The current naming appears to be an accident of history; the article on the MA house was created first, in 2008 and as the first article got the unqualified name; when the article on the NY house was created in 2010, it needed to be qualified because of the preexisting article. Nonetheless, the NY presidential mansion is clearly the primary topic, even if its article was second-created. TJRC (talk) 21:21, 29 August 2017 (UTC)[reply]
Weak oppose solely based on the page view claim (which may also affect search engine results.) Several of the page views to Samuel Osgood House (New York City) are probably the result of a link to this page being present on the navbox template {{George Washington}} (The template is present on George Washington, a highly-trafficked article), whereas a direct link to Samuel Osgood House is present on no templates. More evidence to support the pageview/hits claim may be needed since the numbers could be skewed due to the navbox template. Steel1943 (talk) 19:54, 7 September 2017 (UTC)[reply]
I don't think the navbox template affects page views. It does affect incoming links, as I noted, but even controlling for that, I think the NY house tops the MA house. TJRC (talk) 20:10, 7 September 2017 (UTC)[reply]
Actually, just to make that a little more quantitative, as I type this, there are 173 transclusions of the {{George Washington}} template and 188 incoming links to the NY house; so there are at least 15 incoming links that do not depend on the template. There's probably a handful more; I would bet that at least a small number of article both include the template and have the more usual link, but without checking all 173, that's hard to confirm. It's probably only 2 or 3, though, so I think it's fair to ignore them. In any event, even assuming only 15, that's 13 more -- or more than 7 times -- the number of incoming links for the MA house, so the NY house is still dominant on this factor. TJRC (talk) 20:07, 11 September 2017 (UTC)[reply]
The navbox template does not greatly affect pageviews. There are other links on the template that get far fewer pageviews so there's no reason to suspect the number of views coming through the template for the NY house is more than for those other links. Of course, another way to look at it is that the mere fact that the NY house is linked from George Washington indicates it is the primary topic because it has far more "long-term significance" as the first presidential residence than the other house.
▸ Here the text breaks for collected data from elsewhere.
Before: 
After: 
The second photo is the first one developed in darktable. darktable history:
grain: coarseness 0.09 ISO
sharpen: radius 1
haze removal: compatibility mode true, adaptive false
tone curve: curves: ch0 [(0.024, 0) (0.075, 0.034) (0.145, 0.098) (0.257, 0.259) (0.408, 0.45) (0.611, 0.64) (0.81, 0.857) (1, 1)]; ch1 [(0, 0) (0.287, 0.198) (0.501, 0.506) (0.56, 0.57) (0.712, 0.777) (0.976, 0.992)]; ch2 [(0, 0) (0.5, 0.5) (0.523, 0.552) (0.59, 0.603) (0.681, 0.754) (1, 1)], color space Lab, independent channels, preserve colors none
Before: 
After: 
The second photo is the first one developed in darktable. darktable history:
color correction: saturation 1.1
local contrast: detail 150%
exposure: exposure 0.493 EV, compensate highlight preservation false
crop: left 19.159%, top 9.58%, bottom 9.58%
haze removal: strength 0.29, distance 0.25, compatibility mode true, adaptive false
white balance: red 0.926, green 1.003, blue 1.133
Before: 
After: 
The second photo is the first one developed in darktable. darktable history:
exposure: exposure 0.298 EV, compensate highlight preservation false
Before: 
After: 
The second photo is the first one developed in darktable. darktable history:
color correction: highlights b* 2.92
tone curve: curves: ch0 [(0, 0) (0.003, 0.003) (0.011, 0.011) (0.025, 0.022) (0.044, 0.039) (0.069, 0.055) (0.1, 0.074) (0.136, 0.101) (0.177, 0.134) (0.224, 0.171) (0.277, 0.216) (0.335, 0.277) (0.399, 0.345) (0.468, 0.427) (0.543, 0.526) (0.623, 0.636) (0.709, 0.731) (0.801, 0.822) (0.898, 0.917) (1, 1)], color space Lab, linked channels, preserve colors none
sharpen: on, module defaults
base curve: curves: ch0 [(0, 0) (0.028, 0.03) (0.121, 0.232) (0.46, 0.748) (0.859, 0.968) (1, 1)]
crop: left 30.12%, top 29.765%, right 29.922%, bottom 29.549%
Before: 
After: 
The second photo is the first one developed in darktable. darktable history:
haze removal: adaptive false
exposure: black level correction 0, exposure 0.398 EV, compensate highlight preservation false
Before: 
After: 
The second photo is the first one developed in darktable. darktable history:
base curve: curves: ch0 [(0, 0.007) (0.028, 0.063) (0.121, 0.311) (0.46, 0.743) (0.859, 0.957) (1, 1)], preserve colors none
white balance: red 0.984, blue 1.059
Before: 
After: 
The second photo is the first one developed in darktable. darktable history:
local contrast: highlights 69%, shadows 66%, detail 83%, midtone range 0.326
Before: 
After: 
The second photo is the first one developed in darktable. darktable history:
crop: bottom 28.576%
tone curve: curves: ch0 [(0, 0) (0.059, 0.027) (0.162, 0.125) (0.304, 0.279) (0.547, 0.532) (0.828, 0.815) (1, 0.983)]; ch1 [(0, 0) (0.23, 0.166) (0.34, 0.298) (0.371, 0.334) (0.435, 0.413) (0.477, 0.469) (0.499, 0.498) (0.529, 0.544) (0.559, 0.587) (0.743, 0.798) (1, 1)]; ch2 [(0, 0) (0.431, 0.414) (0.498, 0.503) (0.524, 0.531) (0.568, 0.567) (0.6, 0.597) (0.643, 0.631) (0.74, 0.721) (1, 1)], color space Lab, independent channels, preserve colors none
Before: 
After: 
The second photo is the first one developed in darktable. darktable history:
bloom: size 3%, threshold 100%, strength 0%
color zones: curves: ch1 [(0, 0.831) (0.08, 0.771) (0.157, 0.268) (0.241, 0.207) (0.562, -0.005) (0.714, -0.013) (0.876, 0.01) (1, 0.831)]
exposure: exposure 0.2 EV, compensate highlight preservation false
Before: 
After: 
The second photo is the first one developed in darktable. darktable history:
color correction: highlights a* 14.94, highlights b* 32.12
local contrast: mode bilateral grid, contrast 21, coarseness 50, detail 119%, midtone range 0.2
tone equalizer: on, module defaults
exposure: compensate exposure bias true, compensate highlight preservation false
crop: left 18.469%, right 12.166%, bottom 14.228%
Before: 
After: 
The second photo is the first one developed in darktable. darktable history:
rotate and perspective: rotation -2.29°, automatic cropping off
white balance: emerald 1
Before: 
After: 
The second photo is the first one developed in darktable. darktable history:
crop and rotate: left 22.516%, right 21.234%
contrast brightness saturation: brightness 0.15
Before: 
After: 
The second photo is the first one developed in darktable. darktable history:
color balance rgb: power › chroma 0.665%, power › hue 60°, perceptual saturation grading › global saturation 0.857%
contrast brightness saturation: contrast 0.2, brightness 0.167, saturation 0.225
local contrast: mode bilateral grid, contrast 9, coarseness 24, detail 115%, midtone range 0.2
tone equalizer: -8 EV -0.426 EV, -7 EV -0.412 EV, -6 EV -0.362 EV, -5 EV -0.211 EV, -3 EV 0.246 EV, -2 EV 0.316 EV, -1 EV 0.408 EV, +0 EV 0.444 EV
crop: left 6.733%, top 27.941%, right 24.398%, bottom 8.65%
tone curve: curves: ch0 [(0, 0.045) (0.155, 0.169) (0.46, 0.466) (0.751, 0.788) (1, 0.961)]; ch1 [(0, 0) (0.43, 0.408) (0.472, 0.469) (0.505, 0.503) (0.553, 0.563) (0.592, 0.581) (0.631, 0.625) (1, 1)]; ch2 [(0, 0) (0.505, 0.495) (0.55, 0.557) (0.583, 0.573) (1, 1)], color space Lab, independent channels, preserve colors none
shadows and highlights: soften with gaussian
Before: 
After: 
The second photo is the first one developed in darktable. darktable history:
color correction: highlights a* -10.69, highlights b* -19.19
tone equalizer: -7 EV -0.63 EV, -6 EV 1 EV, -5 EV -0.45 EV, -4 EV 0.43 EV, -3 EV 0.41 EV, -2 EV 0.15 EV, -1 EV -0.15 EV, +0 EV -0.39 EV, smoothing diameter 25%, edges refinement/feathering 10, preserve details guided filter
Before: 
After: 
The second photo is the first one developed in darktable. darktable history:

Station1 (talk) 05:46, 12 September 2017 (UTC)[reply]
Oppose move of NYC one to Samuel Osgood House, because there is no primary usage: like almost all NRHP-listed historic sites, these are obscure places that scarcely anyone knows about. Sure it is possible some New Yorkers will think that the NYC is "the" major one, but Massachusettians will think the same for theirs; no one would be surprised to see their one having parenthetic disambiguation. And, in my opinion, you can have a two-item dab page at Samuel Osgood House. --doncram04:21, 8 September 2017 (UTC)[reply]
Move, since there's no way that an average historic house in Massachusetts is primary vis a vis the first official presidential residence, but use "North Andover, Massachusetts" (or some alternate form if it's in a separately named village in the town) to meet our naming conventions. WP:NRHP bows to other naming conventions when applicable, e.g. courthouses are simply (State) because there's only one courthouse per county (aside from oddball situations, e.g. Mississippi County Courthouse (Blytheville, Arkansas) because there's also a Mississippi County Courthouse (Osceola, Arkansas)), and train stations have their own conventions, but when it's a place like this that's an "ordinary" historic house, notable only because it's gotten coverage over the years and thus "merely" making WP:GNG, there's no other applicable convention to follow. And I'd say move the New York house to this title; it's a major piece of American period architecture, due primarily to its prominent short-term resident, as opposed to this one, which is (again) covered simply because it's a good 1740s residence. Nyttend (talk) 22:08, 12 September 2017 (UTC)[reply]
The above discussion is preserved as an archive of a requested move. Please do not modify it. Subsequent comments should be made in a new section on this talk page or in a move review. No further edits should be made to this section.